[START OF Given text]

I have no idea if it does or it doesn’t, nor do I have any real knowledge about any one state requiring Master’s degrees. I was just suggesting one possible reason for the disparity. I think it’s mostly a tax-base funds-available thing.
Could very well be the case. I get the impression from the teachers I work with that parental involvement has a lot to do with student achievement.
I am just a comma-mover; I am not an educator, educational administrator, or analyst in any way. I just check the spelling and grammar.
In what ways are they different?
Thanks,
Rob
It’s really very simple. In the "old days"s there was no such thing as a grading curve. A student passed or failed a test. Today the entire class can fail a test and the highest grade gets an “A”. That creates a situation where students are passed through the system with failing grades.
If it’s Masters Degree in teaching techniques that may or may not be true. If it’s a Master’s degree in the field that is taught I would imagine it not to be true.
So a Master’s degree in math would be useful for teaching math because it demonstrates a solid knowledge of the subject.
My sister teaches developmentally disabled kids at a high school in Louisiana.
When NCLB was instituted and for a few years after that the requirement was that all students take the same test. This angered my sister because the tests were expensive and there was no way that any of her students would do better than abysmal on the test. The test would make her higher-functioning students feel bad since they were aware that kids in regular classes actually understood the questions.

[END OF Given text]
[START OF Supplied material]

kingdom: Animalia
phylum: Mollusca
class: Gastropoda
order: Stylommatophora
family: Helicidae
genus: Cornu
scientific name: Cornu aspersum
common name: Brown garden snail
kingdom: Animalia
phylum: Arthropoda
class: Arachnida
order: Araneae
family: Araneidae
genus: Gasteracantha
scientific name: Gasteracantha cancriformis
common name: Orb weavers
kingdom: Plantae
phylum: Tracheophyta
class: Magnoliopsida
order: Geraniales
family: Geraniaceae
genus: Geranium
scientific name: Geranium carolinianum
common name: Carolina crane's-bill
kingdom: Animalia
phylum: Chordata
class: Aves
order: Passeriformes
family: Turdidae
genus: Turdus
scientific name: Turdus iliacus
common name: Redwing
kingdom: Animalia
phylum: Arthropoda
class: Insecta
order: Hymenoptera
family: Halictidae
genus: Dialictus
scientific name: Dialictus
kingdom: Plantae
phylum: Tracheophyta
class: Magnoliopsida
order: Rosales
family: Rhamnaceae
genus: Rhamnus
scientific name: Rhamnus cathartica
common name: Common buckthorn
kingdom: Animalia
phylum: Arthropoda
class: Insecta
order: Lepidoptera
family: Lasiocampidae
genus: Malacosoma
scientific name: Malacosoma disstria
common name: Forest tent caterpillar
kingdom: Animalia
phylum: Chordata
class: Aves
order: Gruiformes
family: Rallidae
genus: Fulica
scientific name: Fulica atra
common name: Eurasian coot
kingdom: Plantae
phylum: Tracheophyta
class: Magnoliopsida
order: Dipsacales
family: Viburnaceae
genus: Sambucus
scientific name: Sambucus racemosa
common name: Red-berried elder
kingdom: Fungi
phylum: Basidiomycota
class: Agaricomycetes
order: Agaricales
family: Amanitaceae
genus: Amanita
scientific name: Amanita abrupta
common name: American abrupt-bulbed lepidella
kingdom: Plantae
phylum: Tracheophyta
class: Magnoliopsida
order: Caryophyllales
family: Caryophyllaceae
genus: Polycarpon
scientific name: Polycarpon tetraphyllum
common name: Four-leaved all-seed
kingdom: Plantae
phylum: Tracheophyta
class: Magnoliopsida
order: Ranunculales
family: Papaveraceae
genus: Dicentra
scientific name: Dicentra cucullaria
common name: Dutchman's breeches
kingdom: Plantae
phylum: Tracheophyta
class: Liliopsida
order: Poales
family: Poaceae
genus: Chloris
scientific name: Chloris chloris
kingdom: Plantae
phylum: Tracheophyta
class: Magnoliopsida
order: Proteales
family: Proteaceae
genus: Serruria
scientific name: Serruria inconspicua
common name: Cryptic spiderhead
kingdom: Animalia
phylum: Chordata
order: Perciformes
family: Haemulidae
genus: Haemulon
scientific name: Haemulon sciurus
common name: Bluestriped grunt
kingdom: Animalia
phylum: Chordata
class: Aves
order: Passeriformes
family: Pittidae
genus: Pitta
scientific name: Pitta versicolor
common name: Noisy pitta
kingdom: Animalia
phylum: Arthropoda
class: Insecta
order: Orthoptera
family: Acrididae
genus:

[END OF Supplied material]

**Given request:** In the discussion about teachers and testing, list every role that the self-described "comma-mover" denies holding.

**Output of the task:**
- educator
- educational administrator
- analyst